As the construction of the mega DBD Dam is about to get under way, people whose homes are destined to go under huge swathes of water have some major apprehensions.
Participants of a discussion forum held recently in Islamabad pointed out that the environmental and economic impact assessments for the project have either not been carried out or have not been shared with the stakeholders. Compensation for the displaced people is not timely either.
The government fixed the rates for land and non-land assets in 2009 whereas now the prices of lands have multiplied, experts claimed at the forum organised by the Gilgit-Baltistan Policy Institute (GBPI).
Moreover, establishing a revenue-sharing mechanism with the federal government remains unresolved, and so does G-B’s boundary dispute with the Khyber-Pakhtunkhwa (K-P).
The project is located on the Indus River, about 315 km upstream of Tarbela Dam and 180 km downstream of the G-B capital Gilgit city covering an area of 110 km with the reservoir extending 100 km upstream of the dam. The Executive Committee of National Economic Council (ECNEC) approved it in 2006 and the ground-breaking ceremony was held in 2009.
The federal government is all set to construct the mega dam with an energy generation capacity of 4,500 MW.

However, among other constraints, the boundary dispute between G-B and K-P is a major hurdle, which needs to be settled so that it is not only built in time but the issue of the dam’s royalty, compensation for the displaced and hydel profit are also decided.
Bashir Ahmed, the G-B Minister for Works, said the federal government should first settle the boundary dispute before going ahead with the compensation and royalty plan. The people of Kohistan have made an unlawful claim on the eight-kilometre territory, which has been part of G-B for centuries, he contended.

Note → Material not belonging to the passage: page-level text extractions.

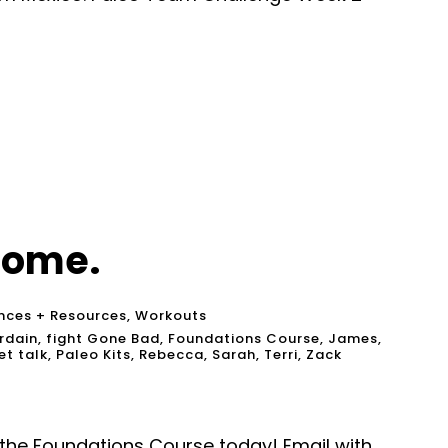
come.
nces + Resources
,
Workouts
rdain
,
fight Gone Bad
,
Foundations Course
,
James
,
et talk
,
Paleo Kits
,
Rebecca
,
Sarah
,
Terri
,
Zack
m the Foundations Course today! Email with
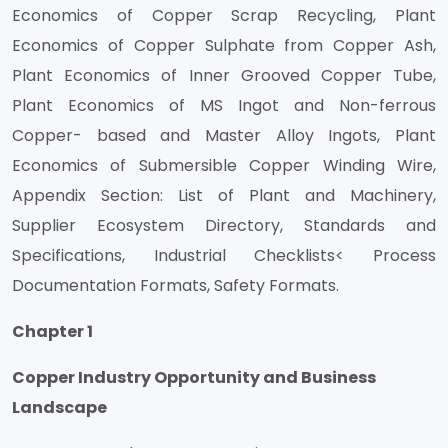
Economics of Copper Scrap Recycling, Plant
Economics of Copper Sulphate from Copper Ash,
Plant Economics of Inner Grooved Copper Tube,
Plant Economics of MS Ingot and Non-ferrous
Copper- based and Master Alloy Ingots, Plant
Economics of Submersible Copper Winding Wire,
Appendix Section: List of Plant and Machinery,
Supplier Ecosystem Directory, Standards and
Specifications, Industrial Checklists< Process
Documentation Formats, Safety Formats.
Chapter 1
Copper Industry Opportunity and Business
Landscape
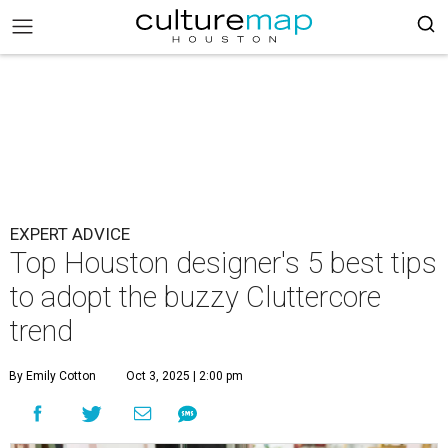
EXPERT ADVICE
Top Houston designer's 5 best tips
to adopt the buzzy Cluttercore
trend
By Emily Cotton
Oct 3, 2025 | 2:00 pm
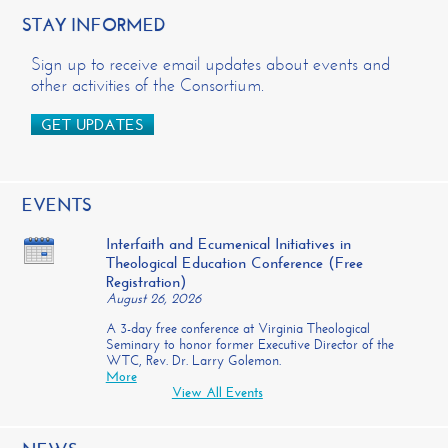
STAY INFORMED
Sign up to receive email updates about events and
other activities of the Consortium.
GET UPDATES
EVENTS
Interfaith and Ecumenical Initiatives in
Theological Education Conference (Free
Registration)
August 26, 2026
A 3-day free conference at Virginia Theological
Seminary to honor former Executive Director of the
WTC, Rev. Dr. Larry Golemon.
More
View All Events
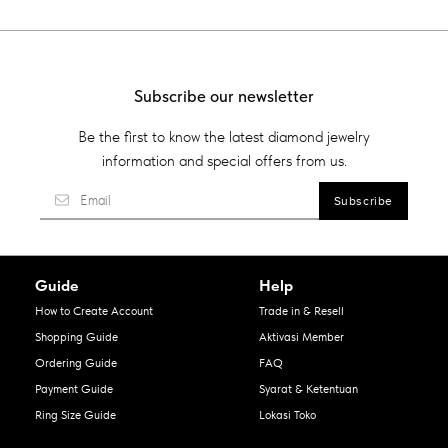
Subscribe our newsletter
Be the first to know the latest diamond jewelry
information and special offers from us.
Guide
Help
How to Create Account
Trade in & Resell
Shopping Guide
Aktivasi Member
Ordering Guide
FAQ
Payment Guide
Syarat & Ketentuan
Ring Size Guide
Lokasi Toko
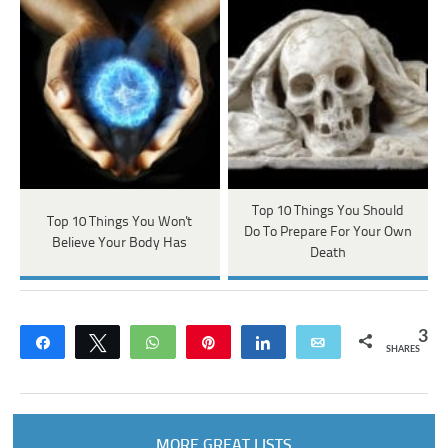
Top 10 Things You Should
Top 10 Things You Won't
Do To Prepare For Your Own
Believe Your Body Has
Death
3
Share
Tweet
WhatsApp
Pin
Share
Email
SHARES
MORE GREAT LISTS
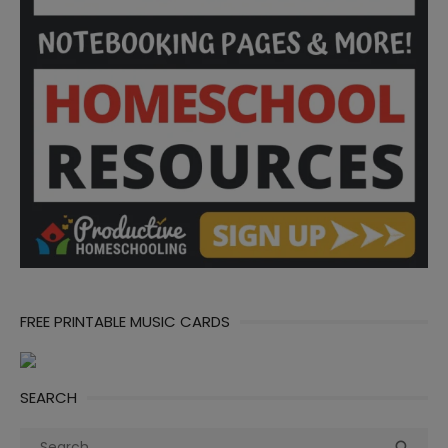
FREE PRINTABLE MUSIC CARDS
SEARCH
Search
Sea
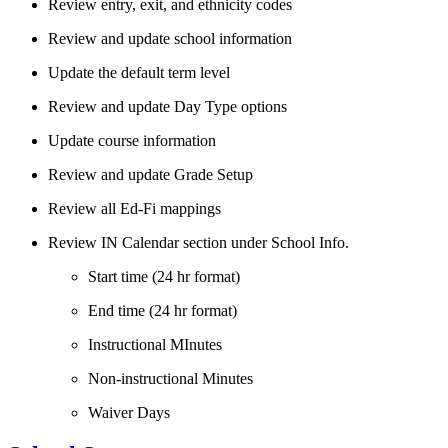
Review entry, exit, and ethnicity codes
Review and update school information
Update the default term level
Review and update Day Type options
Update course information
Review and update Grade Setup
Review all Ed-Fi mappings
Review IN Calendar section under School Info.
Start time (24 hr format)
End time (24 hr format)
Instructional MInutes
Non-instructional Minutes
Waiver Days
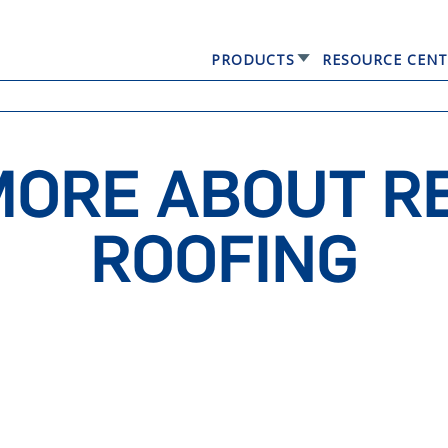
PRODUCTS
RESOURCE CENT
GERARD® ELEGANTA
MORE ABOUT RE
ROOFING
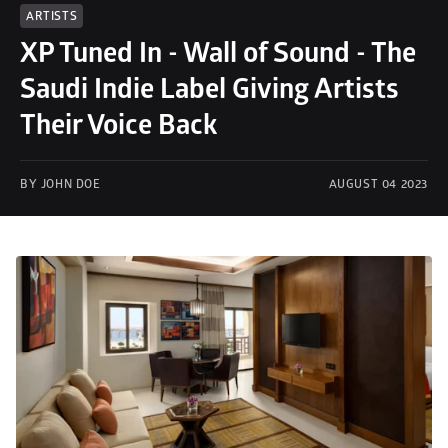
ARTISTS
XP Tuned In - Wall of Sound - The 
Saudi Indie Label Giving Artists 
Their Voice Back
BY JOHN DOE
AUGUST 04 2023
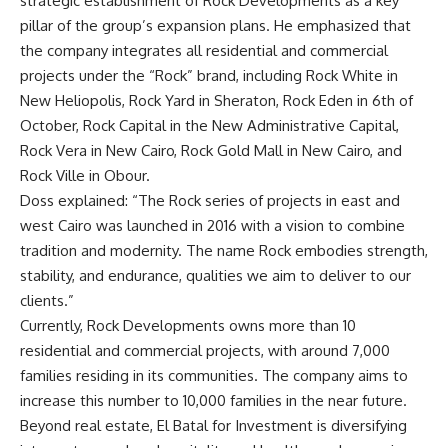
strategic establishment of Rock Developments as a key
pillar of the group’s expansion plans. He emphasized that
the company integrates all residential and commercial
projects under the “Rock” brand, including Rock White in
New Heliopolis, Rock Yard in Sheraton, Rock Eden in 6th of
October, Rock Capital in the New Administrative Capital,
Rock Vera in New Cairo, Rock Gold Mall in New Cairo, and
Rock Ville in Obour.
Doss explained: “The Rock series of projects in east and
west Cairo was launched in 2016 with a vision to combine
tradition and modernity. The name Rock embodies strength,
stability, and endurance, qualities we aim to deliver to our
clients.”
Currently, Rock Developments owns more than 10
residential and commercial projects, with around 7,000
families residing in its communities. The company aims to
increase this number to 10,000 families in the near future.
Beyond real estate, El Batal for Investment is diversifying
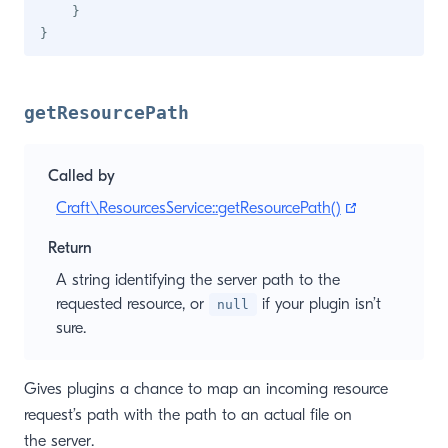
}
}
getResourcePath
Called by
(opens new 
Craft\ResourcesService::getResourcePath()
Return
A string identifying the server path to the
requested resource, or
if your plugin isn’t
null
sure.
Gives plugins a chance to map an incoming resource
request’s path with the path to an actual file on
the server.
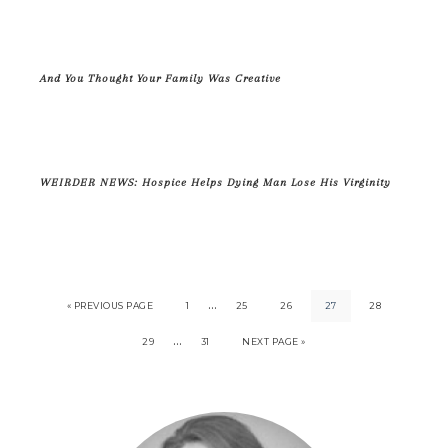
And You Thought Your Family Was Creative
WEIRDER NEWS: Hospice Helps Dying Man Lose His Virginity
…
« PREVIOUS PAGE
1
25
26
27
28
…
29
31
NEXT PAGE »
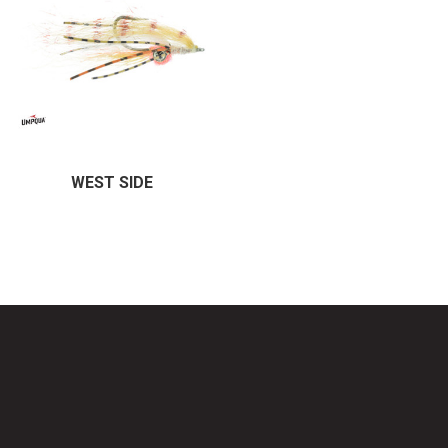
WEST SIDE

Historically, the disputed territory has been part of the Diamer district and a grand Jirga from both sides had taken this decision. “Now I think a neutral commission can decide the issue in light of historical records,” he said, adding that the United India and British-era maps will also be helpful.
Meanwhile, former G-B finance minister Mirza Hussain said the royalty of the dam and its hydel profit is to be distributed as per the Constitution, but G-B is still not part of the constitution.
Mirza also said that building the dam will carry huge environmental and economic implications for the region. According to experts, thick fog will perpetually settle on the high mountains of G-B and therefore, there will hardly be any flights to the landlocked area.
Environmental specialist Jahanzeb Murad, while speaking to The Express Tribune, said that such big projects should be initiated only after proper environmental impact assessment (EIA), and the findings of those assessments should be made public.
“The humidity caused by the 100-kilometre water reservoir may potentially have disastrous consequences for the glaciers that govern the regional climate. These glaciers don’t belong just to us; they belong to the world.”
However, WAPDA officials have tried to convince the public in G-B that the dam wouldn’t affect the ecology, the apprehension are still there. “Contrary to speculations, we are being told by experts that there wouldn’t be extraordinary rains and thunderstorms in G-B even after the construction of the Dam,” says resident Noshad Alam, referring to public consultation sessions held by WAPDA.